• [AIM]
Select each line of the records that contains the word "saulis" and copy it.

--

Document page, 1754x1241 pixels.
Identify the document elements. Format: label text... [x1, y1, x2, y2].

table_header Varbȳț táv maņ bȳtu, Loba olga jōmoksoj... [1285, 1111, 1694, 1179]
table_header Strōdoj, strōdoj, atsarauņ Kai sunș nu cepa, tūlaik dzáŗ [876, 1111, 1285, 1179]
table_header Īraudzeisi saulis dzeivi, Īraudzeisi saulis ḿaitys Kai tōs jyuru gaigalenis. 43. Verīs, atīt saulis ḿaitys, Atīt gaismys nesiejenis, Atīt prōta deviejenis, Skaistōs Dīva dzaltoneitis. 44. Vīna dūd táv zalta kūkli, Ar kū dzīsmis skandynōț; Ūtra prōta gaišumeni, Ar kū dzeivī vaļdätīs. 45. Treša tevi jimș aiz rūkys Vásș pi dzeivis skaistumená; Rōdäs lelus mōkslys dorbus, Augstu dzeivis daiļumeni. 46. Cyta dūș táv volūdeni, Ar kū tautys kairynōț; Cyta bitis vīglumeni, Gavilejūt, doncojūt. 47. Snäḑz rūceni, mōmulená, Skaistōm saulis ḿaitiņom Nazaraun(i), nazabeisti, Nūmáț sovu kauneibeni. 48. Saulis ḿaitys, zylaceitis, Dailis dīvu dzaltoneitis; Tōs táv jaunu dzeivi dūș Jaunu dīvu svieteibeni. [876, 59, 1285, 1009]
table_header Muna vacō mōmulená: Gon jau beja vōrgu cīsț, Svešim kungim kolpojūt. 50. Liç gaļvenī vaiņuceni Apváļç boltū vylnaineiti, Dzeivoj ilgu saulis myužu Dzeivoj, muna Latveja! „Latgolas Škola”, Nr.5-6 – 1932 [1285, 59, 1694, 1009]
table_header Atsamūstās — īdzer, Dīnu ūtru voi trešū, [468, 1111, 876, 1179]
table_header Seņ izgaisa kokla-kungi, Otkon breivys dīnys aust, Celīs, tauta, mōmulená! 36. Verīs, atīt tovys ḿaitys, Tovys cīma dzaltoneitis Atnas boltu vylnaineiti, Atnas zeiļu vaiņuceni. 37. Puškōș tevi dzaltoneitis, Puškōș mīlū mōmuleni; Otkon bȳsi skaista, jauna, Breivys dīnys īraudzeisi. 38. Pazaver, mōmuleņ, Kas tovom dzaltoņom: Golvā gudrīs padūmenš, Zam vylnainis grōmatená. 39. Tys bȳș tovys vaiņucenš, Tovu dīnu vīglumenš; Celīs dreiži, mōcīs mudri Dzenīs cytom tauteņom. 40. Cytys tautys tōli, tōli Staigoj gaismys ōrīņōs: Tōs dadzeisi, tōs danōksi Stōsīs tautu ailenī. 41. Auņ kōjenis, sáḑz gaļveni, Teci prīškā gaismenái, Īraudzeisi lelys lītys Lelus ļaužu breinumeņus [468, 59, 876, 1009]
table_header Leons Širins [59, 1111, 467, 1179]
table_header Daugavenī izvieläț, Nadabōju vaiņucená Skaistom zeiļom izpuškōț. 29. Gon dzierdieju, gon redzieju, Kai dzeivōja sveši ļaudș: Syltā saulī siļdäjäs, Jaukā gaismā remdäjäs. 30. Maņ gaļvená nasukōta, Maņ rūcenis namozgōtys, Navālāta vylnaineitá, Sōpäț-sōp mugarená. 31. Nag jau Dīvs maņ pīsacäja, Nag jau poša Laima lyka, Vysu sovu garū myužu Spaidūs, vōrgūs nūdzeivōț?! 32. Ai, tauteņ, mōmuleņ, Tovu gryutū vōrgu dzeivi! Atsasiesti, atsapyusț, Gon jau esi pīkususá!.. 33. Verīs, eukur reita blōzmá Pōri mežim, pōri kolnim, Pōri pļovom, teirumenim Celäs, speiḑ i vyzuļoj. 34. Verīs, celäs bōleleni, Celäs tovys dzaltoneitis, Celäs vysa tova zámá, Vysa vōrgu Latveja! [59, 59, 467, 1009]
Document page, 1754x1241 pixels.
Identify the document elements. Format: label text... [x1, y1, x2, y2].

--

• [EXPECTED OUTPUT]
table_header Īraudzeisi saulis dzeivi, Īraudzeisi saulis ḿaitys Kai tōs jyuru gaigalenis. 43. Verīs, atīt saulis ḿaitys, Atīt gaismys nesiejenis, Atīt prōta deviejenis, Skaistōs Dīva dzaltoneitis. 44. Vīna dūd táv zalta kūkli, Ar kū dzīsmis skandynōț; Ūtra prōta gaišumeni, Ar kū dzeivī vaļdätīs. 45. Treša tevi jimș aiz rūkys Vásș pi dzeivis skaistumená; Rōdäs lelus mōkslys dorbus, Augstu dzeivis daiļumeni. 46. Cyta dūș táv volūdeni, Ar kū tautys kairynōț; Cyta bitis vīglumeni, Gavilejūt, doncojūt. 47. Snäḑz rūceni, mōmulená, Skaistōm saulis ḿaitiņom Nazaraun(i), nazabeisti, Nūmáț sovu kauneibeni. 48. Saulis ḿaitys, zylaceitis, Dailis dīvu dzaltoneitis; Tōs táv jaunu dzeivi dūș Jaunu dīvu svieteibeni. [876, 59, 1285, 1009]
table_header Muna vacō mōmulená: Gon jau beja vōrgu cīsț, Svešim kungim kolpojūt. 50. Liç gaļvenī vaiņuceni Apváļç boltū vylnaineiti, Dzeivoj ilgu saulis myužu Dzeivoj, muna Latveja! „Latgolas Škola”, Nr.5-6 – 1932 [1285, 59, 1694, 1009]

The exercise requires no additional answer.